She's not so much my friend as a good friend of several of my friends, but we share an orbit and I care about her. Last week she dropped out of sight. She stopped answering her phone; she stopped answering emails; she stopped posting on Facebook.
She went dark. I wouldn't have thought anything about that because when I'm busy, I don't tweet or update or post either. But here's the thing. The last status update she left on Facebook before pulling the plug was a stark, two-word message: Goodbye everybody.
A frantic Facebook-fueled search ensued with people sharing information--where they last saw her, where she might have gone, who she might be with. Her sisters were all contacted and it was clear they had no idea where their little sister was.
They posted pleas for their sister to call them. Their kids posted pleas for their aunt to get in touch. No response. Radio silence. And the clock was ticking. People drove up and down streets looking for her car. People contacted a coffee shop where she was known to hang out. There was talk of posters and flyers and news stories on patch.com. (My over-burdened NoHoNoir editor was ready to step up with an article, even though he is insanely busy.)
Instant messages and direct messages and off-line communications flew back and forth. One of the missing woman's friends reactivated his Facebook account just so he could follow events. And then on Sunday, word came that she had been found and was "in care." Thank God, we all thought and that was the general tenor of the comments on her Facebook page. Now today, the woman is back on Facebook, posting updates that are mostly mea culpas.
No mention of where she's been or what she was doing or even an allusion to being 'in care."
And yes, I KNOW IT'S NONE OF MY BUSINESS. I do. But here's the thing. Last time she had one of these meltdowns, I was the one who took her to the hospital. I was the one who sat in the waiting room while she had a psych eval. She wasn't admitted at that time because the doctor didn't think she was in danger of harming herself.
Define "in danger."
When I arrived that day with one of her other friends, she was close to catatonic, in the grip of a paranoid delusion. And even though thehospital visit was a "wake up" call to her, it didn't really change her behavior. And the delusions got worse. Her friends contacted her family, who live on the other coast, and described what was going on and begged for help.
And meanwhile, our friend slipped further and further away.
She lost her job.
She lost her home.
She was offered rooms and couches and sanctuaries but none of them were in the city where she wanted to live, so she moved her posssessions into her car and went mobile.

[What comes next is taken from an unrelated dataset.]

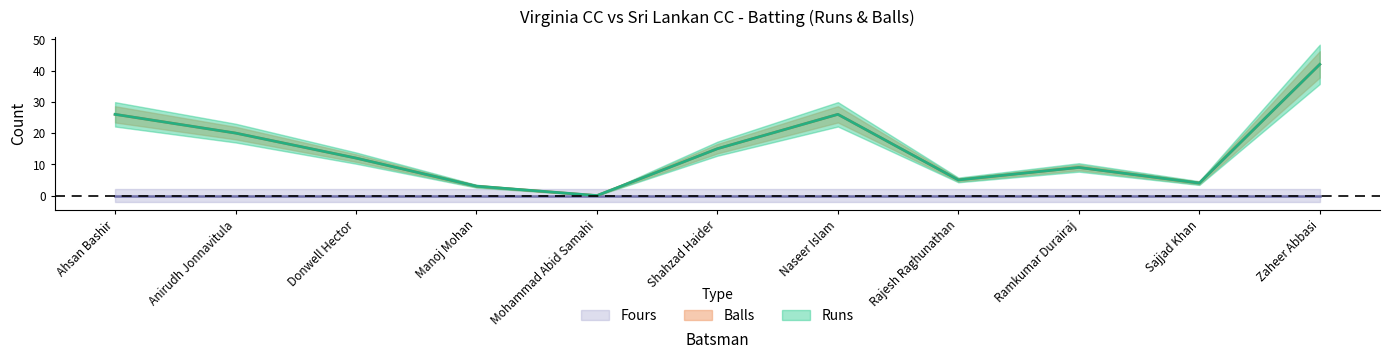

The value of Balls at Anirudh Jonnavitula is 13. True or false?

False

And so frustration set in.
And at that point, I began to distance myself.
Crazy scares me.
My little sister was mentally ill and all the love and support in the world could not save her from her shadows. The coincidence that my friend went missing on the fourth anniversary of my sister's death made it even harder. Because my sister attempted suicide several times before the universe finally called her bluff and let her slip away quietly one night.
So yeah, I know that much of my anger here has more to do with my own issues than my friend's problems. (Yes, it's all about me.) And I wish I could be one of the chirpy Facebook friends leaving messages of love and light with little hearts and stuff. But I can't. Because I am angry with her.

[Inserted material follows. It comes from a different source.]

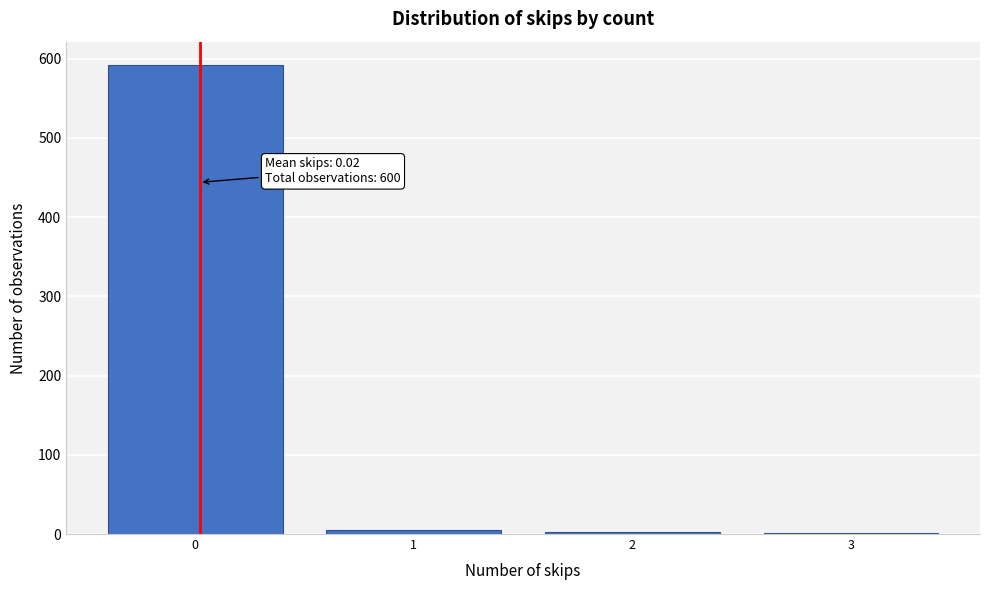

What is the sum of all values?

600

I know my friend is sick. I am glad she is safe. I just want her to get some meaningful help before she ends up a statistic and a bad memory.
I thought she was dead.
Thanks for listening to me vent. Normally I work these emotions out in fiction but today I'm just angry. I'll feel differently tomorrow. And in the meantime, where there's life there's hope.
As William Blake wrote: "I was angry with my friend; I told my wrath, my wrath did end."